L’une des étudiantes de l’échange était Sabrina Martina, du Complexo do Alemão, une jeune fille noire à l’orée de ses 18 ans et qui se cherchait encore en tant qu’artiste. Craignant que quelque chose n’arrive à sa fille pendant son séjour à São Paulo, la mère voulait s’assurer que le Grupo assumerait la responsabilité du bien-être de sa fille. « Elle y est allée et a brillé. Je l’ai suivie sur d’autres projets, et voilà deux mois qu’elle vient de sortir son propre livre. Dans la dédicace qu’elle a faite pour moi, elle écrivit: « Merci beaucoup d’avoir cru en moi là-bas ». Comment ne pas y croire? C’était évident. Nous avons donné un petit coup de pouce au début, mais tout résidait dans son propre talent », raconte Andréa. Sabrina Martina, aujourd’hui MC Martina, est célèbre et, rien que sur Instagram, compte 18 900 abonnés.
Passé, présent et futur
Andréa dit que les projets surgissent de manière organique, à travers les demandes, les besoins et les opportunités qui apparaissent. En plus des ateliers audiovisuels, pendant la pandémie, une réalisation-phare du groupe, un atelier sur l’écriture, impliquant des femmes de favela, voulait montrer que « penser la parole peut être une forme de guérison ». « Ce fut réalisé durant la pandémie, en ligne. Nous nous étions rendu compte qu’il fallait faire quelque chose avec les mères célibataires qui sont majoritaires dans la région. Ce sont des mères célibataires, filles d’autres mères célibataires, des générations de femmes qui ont abdiqué de leur propre vie pour s’occuper de leurs enfants. Le résultat fut très beau », exprime Andréa.

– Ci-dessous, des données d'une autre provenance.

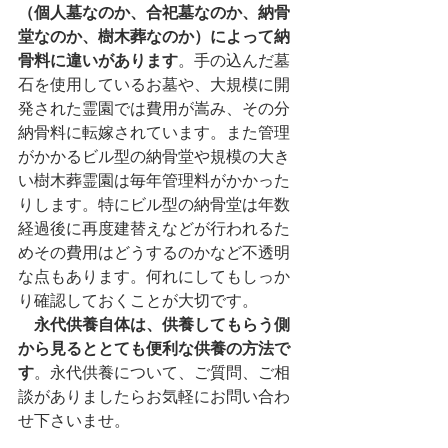
（個人墓なのか、合祀墓なのか、納骨
堂なのか、樹木葬なのか）によって納
骨料に違いがあります
。手の込んだ墓
石を使用しているお墓や、大規模に開
発された霊園では費用が嵩み、その分
納骨料に転嫁されています。また管理
がかかるビル型の納骨堂や規模の大き
い樹木葬霊園は毎年管理料がかかった
りします。特にビル型の納骨堂は年数
経過後に再度建替えなどが行われるた
めその費用はどうするのかなど不透明
な点もあります。何れにしてもしっか
り確認しておくことが大切です。
永代供養自体は、供養してもらう側
から見るととても便利な供養の方法で
す
。永代供養について、ご質問、ご相
談がありましたらお気軽にお問い合わ
せ下さいませ。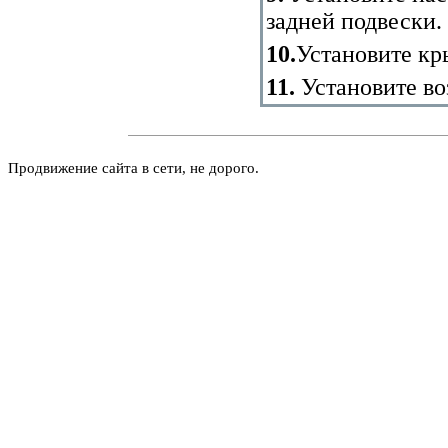
задней подвески.
10.
Установите кр
11.
Установите в
Продвижение сайта в сети, не дорого.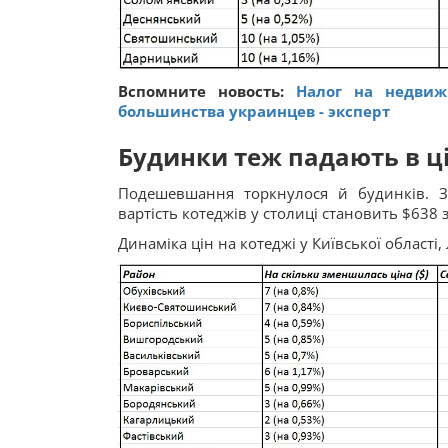
Вспомните новость:
Налог на недвиж
большинства украинцев - эксперт
Будинки теж падають в ці
Подешевшання торкнулося й будинків. З
вартість котеджів у столиці становить $638 з
Динаміка цін на котеджі у Київської області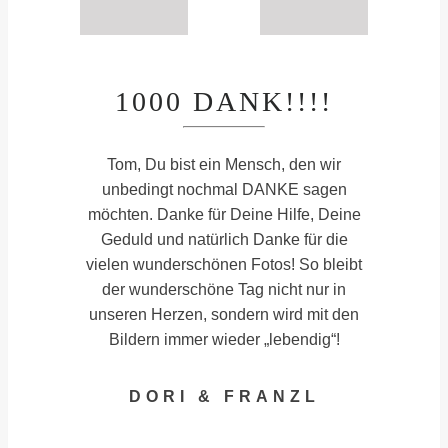
1000 DANK!!!!
Tom, Du bist ein Mensch, den wir
unbedingt nochmal DANKE sagen
möchten. Danke für Deine Hilfe, Deine
Geduld und natürlich Danke für die
vielen wunderschönen Fotos! So bleibt
der wunderschöne Tag nicht nur in
unseren Herzen, sondern wird mit den
Bildern immer wieder „lebendig“!
DORI & FRANZL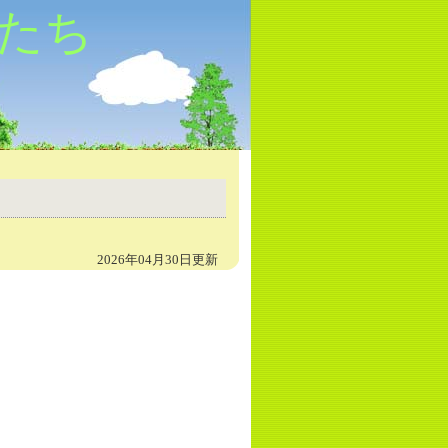
たち
2026年04月30日更新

Encore en phase d’élaboration, le prochain projet vise à donner aux jeunes les moyens de développer l’humour comme forme de réflexion et de critique sociale. « C’est quelque chose qu’ils recherchent beaucoup, et qui est très à la mode avec la popularité de Tik Tok », dit Isabela.

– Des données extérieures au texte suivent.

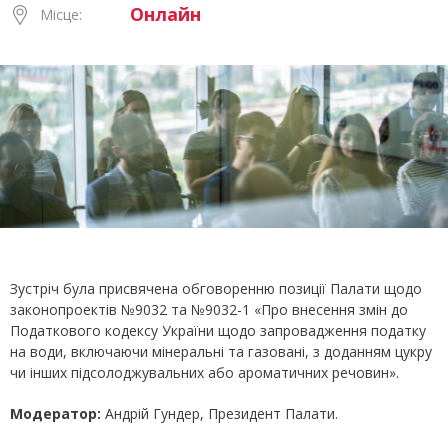
Онлайн
Місце:
Зустріч була присвячена обговоренню позиції Палати щодо
законопроектів №9032 та №9032-1 «Про внесення змін до
Податкового кодексу України щодо запровадження податку
на води, включаючи мінеральні та газовані, з доданням цукру
чи інших підсолоджувальних або ароматичних речовин».
Модератор:
Андрій Гундер, Президент Палати.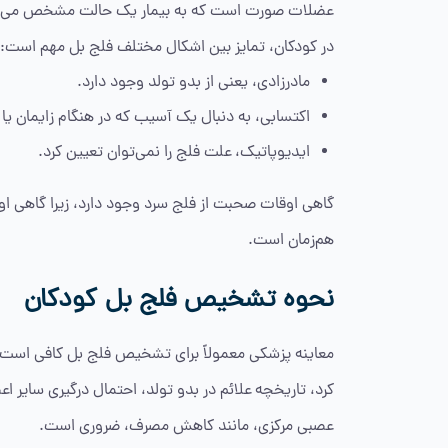
عضلات صورت است که به بیمار یک حالت مشخص می‌دهد 
در کودکان، تمایز بین اشکال مختلف فلج بل مهم است:
مادرزادی، یعنی از بدو تولد وجود دارد.
اکتسابی، به دنبال یک آسیب‌ که در هنگام زایمان ی
ایدیوپاتیک، علت فلج را نمی‌توان تعیین کرد.
گاهی اوقات صحبت از فلج سرد وجود دارد، زیرا گاهی اوقات
هم‌زمان است.
نحوه تشخیص فلج بل کودکان
معاینه پزشکی معمولاً برای تشخیص فلج بل کافی است. 
کرد، تاریخچه علائم در بدو تولد، احتمال درگیری سایر اع
عصبی مرکزی، مانند کاهش مصرف، ضروری است.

Depuis 2013, le Grupo Pensar Cultural fait partie d’UniRedes, un réseau d’Amérique latine et des Caraïbes qui cherche à promouvoir la cohésion sociale à travers la culture de la fraternité.
Favela en chiffres
Selon une étude de l’Instituto Locomotiva, en partenariat avec Data Favela et Cental Única das Favelas (CUFA), 17,1 millions de Brésiliens vivent aujourd’hui dans des favelas au Brésil. Cela correspond à 8% de la population nationale. Selon l’étude, 89% des favelas se trouvent dans des villes. Au Brésil, 55% de la population se déclare noire, mais dans les favelas, ce nombre est plus élevé et compte aujourd’hui le 67%. Selon la CUFA, malgré la stigmatisation, les favelas atteignent annuellement 119,8 milliards de reais en revenu proprece qui est supérieur à celui de pays voisins tels que la Bolivie, l’Uruguay ou le Paraguay.